T.C. Gage kept a scrapbook during the formative years of Aberdeen. He has clippings in it from the 1931 Aberdeen Daily News’s Golden Jubilee edition. One clipping shows a picture of C.F. Easton (of the Castle fame) with the text, “C.F. Easton, the father of the Home Building and Loan Association movement in this city, arrived in Aberdeen in the summer of 1879.” 

What? 1879?

Two columns over is another mention, “Frank Beard…an honored guest at the fiftieth anniversary of the city, arrived in the townsite of Aberdeen in the early summer of 1880.” In the same newspaper, “Patrick Burns…At Ortonville, Mr. Burns hired a team and drove to Aberdeen, arriving here on October 2, 1880, for the first time.” By all media accounts, Aberdeen seems to be a popular destination in 1880.

The local newspapers loved to retell stories of old timers’ recollections. Those stories got reprinted every 25 years in the next jubilee newspaper. Almost every single mention of dates and years associated with our founding or incorporation are inconsistently noted in some fashion. Some could simply be typos made by a typesetter. Then there’s Google, which comes along and mixes the search results up even further. I feel bad for any children in school trying to do a report on the founding of Aberdeen.

After all this research, I would be confident in saying Aberdeen was established in 1880. There was a plat of a town, a town name, the hype, and people who claimed they lived in Aberdeen in 1880. Terms like established, settled, platted, incorporated, and founded all mean different things to a town’s history. Again, when is a town an official town? Who’s to say–other than our relatively consistent history of anniversary celebrations–what our real birthday should be? For now—to keep the peace and avoid rewriting our history—Happy 140th Birthday Aberdeen! //

I could not have written this without the help of Roberta Nichols, Register of Deeds for Brown County. Sarah Swenson from the Brown County Department of Equalization office also helped with early date verification. I accessed early newspapers from Aberdeen including the Aberdeen Daily News, the Aberdeen Democrat, and the Aberdeen American News. The books, Early History of Brown County South Dakota, (Western Printing, 1965) and Brown County History (Northern Plains Press 1980) provided lots of information about Brown County and early Aberdeen settling. Don Artz’s books, The Town in the Frog Pond (Memories, Inc. 1991) and The Life and Times of the Dacotah Prairie Museum Building (Aberdeen/Brown County Landmark Commission 2000) were used for many details.

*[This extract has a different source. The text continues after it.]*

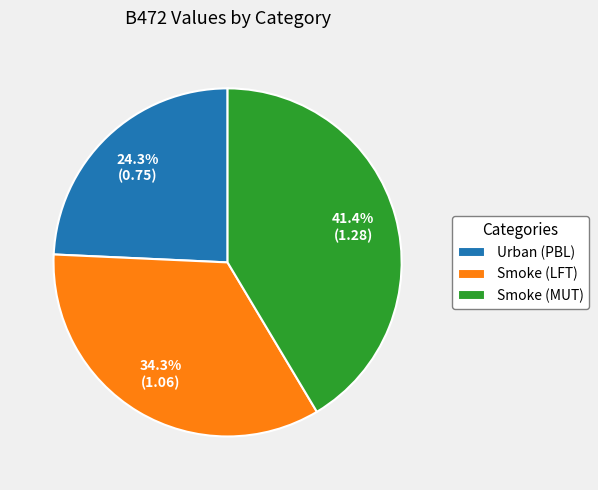

Count the number of slices in the pie.

3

A Fast-Growing Community This illustration was taken from the book, Early History of Brown County South Dakota, 1965. The actual illustration is nowhere to be found. If you subscribe to the notion that Samuel Jumper arrived at an empty townsite in May 1881 to start selling lots, it seems crazy to imagine—in just two years with floods and winters—that the town could have grown this fast. In fact, the first newspaper in town boasted in August 1881—just two and half months after Jumper’s arrival–that there were 64 buildings in Aberdeen. That is almost one structure per day. If things had gotten started even a year earlier, this scene would be more plausible. But maybe it’s accurate. Early stories say people did not take the time to paint their buildings because commerce moved so fast. This view from June 1883 looks southeast from where the two Milwaukee lines meet (bottom center). The Northwestern Railroad is up on the horizon. The original plat of 1880 is indicated in color. The only thing that is recognizable is the Presbyterian Church on Kline Street. The building has since moved from that spot and placed on First Avenue Southeast—currently home to Spellman Painters. The roundhouse in the bottom center was just recently demolished by the BNSF Railroad. Can you find the baseball game? Image restoration by Symmone Gauer.